Document layout analysis data
▶

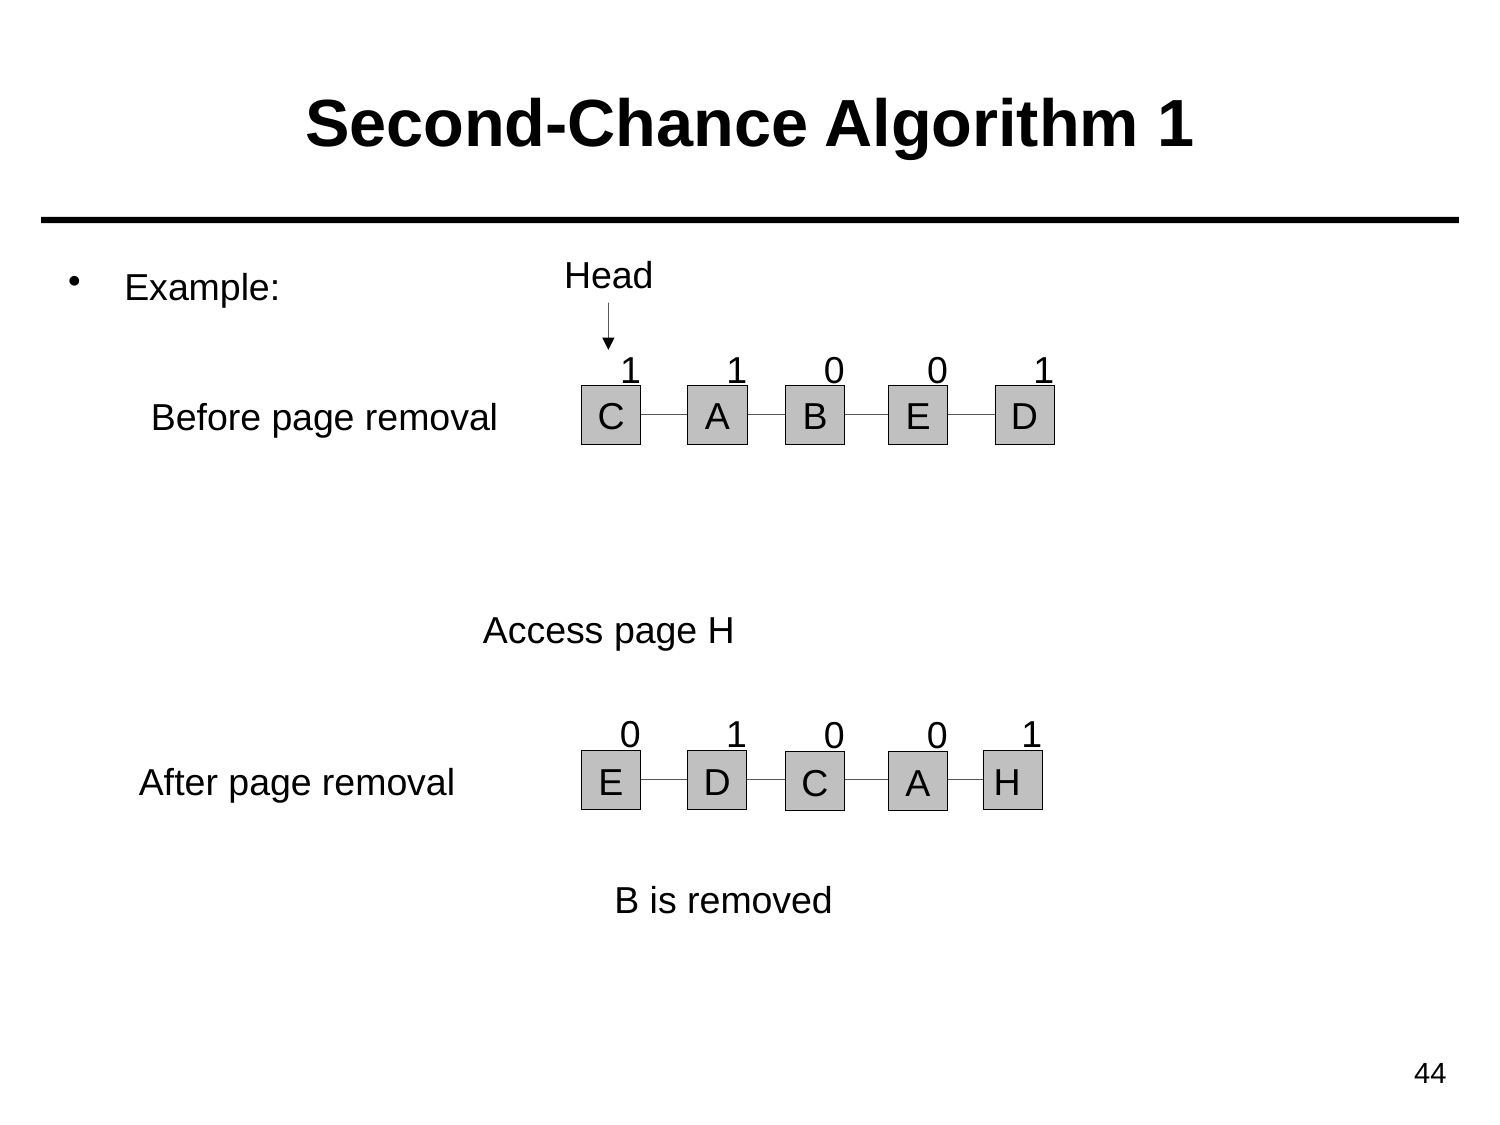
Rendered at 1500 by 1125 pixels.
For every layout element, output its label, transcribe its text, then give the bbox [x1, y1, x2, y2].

text_box Before page removal [135, 385, 513, 446]
text_box 1 [711, 337, 762, 399]
text_box E [581, 750, 641, 810]
text_box 0 [604, 702, 656, 763]
text_box Head [549, 243, 669, 304]
text_box C [785, 751, 845, 811]
text_box H [982, 750, 1042, 810]
text_box D [994, 385, 1054, 445]
text_box A [687, 385, 747, 445]
text_box 1 [605, 337, 656, 399]
text_box E [888, 385, 948, 445]
text_box C [581, 385, 641, 445]
text_box After page removal [124, 750, 471, 811]
text_box 0 [809, 337, 860, 399]
text_box 1 [1006, 702, 1057, 763]
title Second-Chance Algorithm 1 [53, 26, 1447, 214]
text_box 0 [912, 337, 963, 399]
text_box 1 [1018, 337, 1069, 399]
text_box B [785, 385, 845, 445]
text_box [602, 304, 615, 350]
text_box 1 [711, 702, 762, 763]
list Example: [53, 255, 1447, 1024]
text_box Access page H [468, 598, 750, 659]
text_box D [687, 750, 747, 810]
slide_number 44 [1305, 1046, 1462, 1098]
text_box 0 [911, 703, 963, 764]
text_box B is removed [599, 868, 848, 929]
text_box 0 [809, 703, 860, 764]
text_box A [888, 751, 948, 811]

◀

#### [Exercise description]
Print the data exactly as written, dropping any images it holds.

#### [Task solution]
Rendered at 1500 by 1125 pixels.
For every layout element, output its label, transcribe its text, then give the bbox [x1, y1, x2, y2].

text_box Before page removal [135, 385, 513, 446]
text_box 1 [711, 337, 762, 399]
text_box E [581, 750, 641, 810]
text_box 0 [604, 702, 656, 763]
text_box Head [549, 243, 669, 304]
text_box C [785, 751, 845, 811]
text_box H [982, 750, 1042, 810]
text_box D [994, 385, 1054, 445]
text_box A [687, 385, 747, 445]
text_box 1 [605, 337, 656, 399]
text_box E [888, 385, 948, 445]
text_box C [581, 385, 641, 445]
text_box After page removal [124, 750, 471, 811]
text_box 0 [809, 337, 860, 399]
text_box 1 [1006, 702, 1057, 763]
title Second-Chance Algorithm 1 [53, 26, 1447, 214]
text_box 0 [912, 337, 963, 399]
text_box 1 [1018, 337, 1069, 399]
text_box B [785, 385, 845, 445]
text_box [602, 304, 615, 350]
text_box 1 [711, 702, 762, 763]
list Example: [53, 255, 1447, 1024]
text_box Access page H [468, 598, 750, 659]
text_box D [687, 750, 747, 810]
slide_number 44 [1305, 1046, 1462, 1098]
text_box 0 [911, 703, 963, 764]
text_box B is removed [599, 868, 848, 929]
text_box 0 [809, 703, 860, 764]
text_box A [888, 751, 948, 811]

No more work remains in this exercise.